Pictured in this post’s featured image were my main companions this week ^.^ (some were more helpful than others)~
So, this week was another productive week. In my last post, I mentioned having a schedule where I work on one of the remaining five sections of my thesis a week until I hit spring break. I’m glad to say I stuck to that schedule this week and was able to basically finish my section on Dadaism.
Now, I say “basically” because I know it’s one of those sections that’s definitely going to be focus in the proofreading/revising stage. There are some more details I want to add (but that require more reading than I was able to manage in between class and work–I picked up more hours ’cause
I live in a Capitalist hell bills–this week), some concepts that need polishing, and some transitions in need of smoothing. But, the overall ideas are there.
The further I get along in my thesis, the more I’ve noticed a struggle between the writer in me–who wants to create and generate–and the perfectionist in me–who wants to pause and refine. It’s a little challenging for me to just put the ideas down on the paper and not focus so much on polishing those ideas. I don’t like to leave my work rough. But, this is the time for it. I’m in the drafting stage–in a lot of different areas of my life. Making things sound intelligent and aesthetically pleasing is not a small task but, right now, it shouldn’t be my focus. It’s been hard to let some of my rough and fraying edges show but it may be the only way to move forward.
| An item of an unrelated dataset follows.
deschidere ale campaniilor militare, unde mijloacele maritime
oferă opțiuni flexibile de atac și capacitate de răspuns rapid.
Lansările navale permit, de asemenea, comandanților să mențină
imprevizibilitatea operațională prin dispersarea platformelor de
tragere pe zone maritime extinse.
Some of the sources I’m drawing from for the Dada section of my paper, also, are inspiring me and triggering new lines of thought. For example, in one of my sources, Destruction Was My Beatrice by Jed Rasula, there is this picture:
I hadn’t seen this picture before but it of the Degenerate Art exhibit. This exhibit was organized by the Nazi party and was used as a way to vilify and ridicule art that they believed was “an insult” and “un-German”. 650 pieces of confiscated Dada art were a part of this exhibit, many considered masterpieces. When the Nazi party began to succumb to the Ally forces, much of the art in this exhibit was either burned, buried in underground vaults still being discovered, or otherwise destroyed. The fate of too much of the work remains unknown.
In this specific photograph, you can see that the Nazis scrawled the words “Take Dada seriously” across the walls of this exhibit. This was an original Dada slogan that the Nazis, like so many other things, twisted. When I read this, I felt this sudden pang. Not that the rest of the exhibit and its existence at all doesn’t upset but it hurt me on a different level(?) to be able to see just how much derisiveness–no, hatred–there was towards this movement and towards artists who dared to challenge the leading authorities and their world view. There’s something so malicious and downright hateful about throwing these artists words back in their faces like this–literally. Apparently, some of the artist who did not flee Europe and were able to hide actually went to this exhibit and saw their work. Hannah Hoch went more than once. I can’t even begin to imagine what she or any of the artists must’ve felt walking through that exhibit.
Dada was a way to reclaim a world gone mad but what do you do when that very same world reclaims you and calls you the mad one? The degenerate one?
The “writing on the wall” here makes me think of what’s currently happening in a lot of ways. As far as my thesis is concerned, I think there’s a similar kind of vilification of memes and of Millennial culture as a whole. Memes aren’t being rounded up to display in some “Degenerate Art 2.0” gallery
yet but they are certainly being slandered across every so-called “authority”‘s platform. They’re being used as examples of the degradation of society. Many emergent forms of digital content creation are being used like this. And, Millennials can’t do a damn thing without a “Millenials are ruining [insert literally any noun, verb, or phrase]” article being posted–ironically–online.
Knowing how the Nazis used strategies like this to retain power make me, too, wonder who is benefiting from the vilification of my generation?
Maybe I should wonder who isn’t though….
All this is to say that I got a lot out of the work I did this week. I got more content down for my thesis but I also got to further explore some of the ideas that have been percolating. Combing through the history of Dada is fascinating and also so illuminating. I imagine, as I continue working through my sources, that more ideas will be generated and will be able to really help me connect all of these points I’m trying to make in my thesis.
Overall, this has been a thoughtful week for me. I’m learning not to worry so much about my rough edges and, also, to really pay attention to the writing on the wall. It might spark insight.